→ Required action
Reproduce the stretch of the rows from the first line through the line containing "en combate. Según Conaf, los megaincendios", including both of those lines.

[Dataset entries — start]

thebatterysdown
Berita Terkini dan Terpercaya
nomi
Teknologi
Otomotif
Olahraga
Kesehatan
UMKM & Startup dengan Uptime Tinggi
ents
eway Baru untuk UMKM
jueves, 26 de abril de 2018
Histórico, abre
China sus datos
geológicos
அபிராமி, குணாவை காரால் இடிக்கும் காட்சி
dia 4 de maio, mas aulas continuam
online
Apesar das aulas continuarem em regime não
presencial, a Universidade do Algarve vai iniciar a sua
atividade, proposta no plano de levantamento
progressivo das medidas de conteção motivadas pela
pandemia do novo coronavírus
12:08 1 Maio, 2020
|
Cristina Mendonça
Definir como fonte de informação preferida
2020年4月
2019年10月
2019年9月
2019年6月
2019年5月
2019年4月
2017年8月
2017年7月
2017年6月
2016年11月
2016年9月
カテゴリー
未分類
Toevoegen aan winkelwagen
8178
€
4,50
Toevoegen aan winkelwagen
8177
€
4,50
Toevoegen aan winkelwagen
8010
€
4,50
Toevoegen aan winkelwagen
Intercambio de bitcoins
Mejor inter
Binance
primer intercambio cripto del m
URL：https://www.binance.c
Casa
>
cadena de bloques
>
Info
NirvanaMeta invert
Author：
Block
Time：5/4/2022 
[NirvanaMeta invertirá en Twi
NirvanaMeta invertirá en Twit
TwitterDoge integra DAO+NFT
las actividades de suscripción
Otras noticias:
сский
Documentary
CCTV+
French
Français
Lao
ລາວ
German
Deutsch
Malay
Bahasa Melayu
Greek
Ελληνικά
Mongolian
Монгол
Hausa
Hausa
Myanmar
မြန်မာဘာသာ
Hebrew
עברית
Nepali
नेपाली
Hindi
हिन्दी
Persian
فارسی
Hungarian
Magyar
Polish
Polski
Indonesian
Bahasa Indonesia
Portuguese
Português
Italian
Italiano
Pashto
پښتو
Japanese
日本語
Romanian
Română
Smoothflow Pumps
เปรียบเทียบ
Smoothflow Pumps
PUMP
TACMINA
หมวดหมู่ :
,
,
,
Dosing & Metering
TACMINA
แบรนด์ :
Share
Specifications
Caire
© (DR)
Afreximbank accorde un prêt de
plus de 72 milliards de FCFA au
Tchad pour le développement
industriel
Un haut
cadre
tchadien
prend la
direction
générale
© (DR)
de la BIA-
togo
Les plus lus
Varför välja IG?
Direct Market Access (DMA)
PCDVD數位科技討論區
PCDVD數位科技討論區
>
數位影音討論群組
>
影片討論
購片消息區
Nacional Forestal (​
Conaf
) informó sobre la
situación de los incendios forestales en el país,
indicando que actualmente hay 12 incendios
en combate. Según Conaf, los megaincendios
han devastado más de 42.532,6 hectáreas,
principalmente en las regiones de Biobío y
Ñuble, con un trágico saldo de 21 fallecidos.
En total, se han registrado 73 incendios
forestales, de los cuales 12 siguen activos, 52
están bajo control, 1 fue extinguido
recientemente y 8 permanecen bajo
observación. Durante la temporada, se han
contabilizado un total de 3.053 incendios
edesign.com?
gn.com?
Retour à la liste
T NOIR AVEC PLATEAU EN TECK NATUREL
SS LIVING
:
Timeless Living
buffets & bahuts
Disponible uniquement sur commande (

[Dataset entries — finish]

→ Reply to the task
thebatterysdown
Berita Terkini dan Terpercaya
nomi
Teknologi
Otomotif
Olahraga
Kesehatan
UMKM & Startup dengan Uptime Tinggi
ents
eway Baru untuk UMKM
jueves, 26 de abril de 2018
Histórico, abre
China sus datos
geológicos
அபிராமி, குணாவை காரால் இடிக்கும் காட்சி
dia 4 de maio, mas aulas continuam
online
Apesar das aulas continuarem em regime não
presencial, a Universidade do Algarve vai iniciar a sua
atividade, proposta no plano de levantamento
progressivo das medidas de conteção motivadas pela
pandemia do novo coronavírus
12:08 1 Maio, 2020
|
Cristina Mendonça
Definir como fonte de informação preferida
2020年4月
2019年10月
2019年9月
2019年6月
2019年5月
2019年4月
2017年8月
2017年7月
2017年6月
2016年11月
2016年9月
カテゴリー
未分類
Toevoegen aan winkelwagen
8178
€
4,50
Toevoegen aan winkelwagen
8177
€
4,50
Toevoegen aan winkelwagen
8010
€
4,50
Toevoegen aan winkelwagen
Intercambio de bitcoins
Mejor inter
Binance
primer intercambio cripto del m
URL：https://www.binance.c
Casa
>
cadena de bloques
>
Info
NirvanaMeta invert
Author：
Block
Time：5/4/2022 
[NirvanaMeta invertirá en Twi
NirvanaMeta invertirá en Twit
TwitterDoge integra DAO+NFT
las actividades de suscripción
Otras noticias:
сский
Documentary
CCTV+
French
Français
Lao
ລາວ
German
Deutsch
Malay
Bahasa Melayu
Greek
Ελληνικά
Mongolian
Монгол
Hausa
Hausa
Myanmar
မြန်မာဘာသာ
Hebrew
עברית
Nepali
नेपाली
Hindi
हिन्दी
Persian
فارسی
Hungarian
Magyar
Polish
Polski
Indonesian
Bahasa Indonesia
Portuguese
Português
Italian
Italiano
Pashto
پښتو
Japanese
日本語
Romanian
Română
Smoothflow Pumps
เปรียบเทียบ
Smoothflow Pumps
PUMP
TACMINA
หมวดหมู่ :
,
,
,
Dosing & Metering
TACMINA
แบรนด์ :
Share
Specifications
Caire
© (DR)
Afreximbank accorde un prêt de
plus de 72 milliards de FCFA au
Tchad pour le développement
industriel
Un haut
cadre
tchadien
prend la
direction
générale
© (DR)
de la BIA-
togo
Les plus lus
Varför välja IG?
Direct Market Access (DMA)
PCDVD數位科技討論區
PCDVD數位科技討論區
>
數位影音討論群組
>
影片討論
購片消息區
Nacional Forestal (​
Conaf
) informó sobre la
situación de los incendios forestales en el país,
indicando que actualmente hay 12 incendios
en combate. Según Conaf, los megaincendios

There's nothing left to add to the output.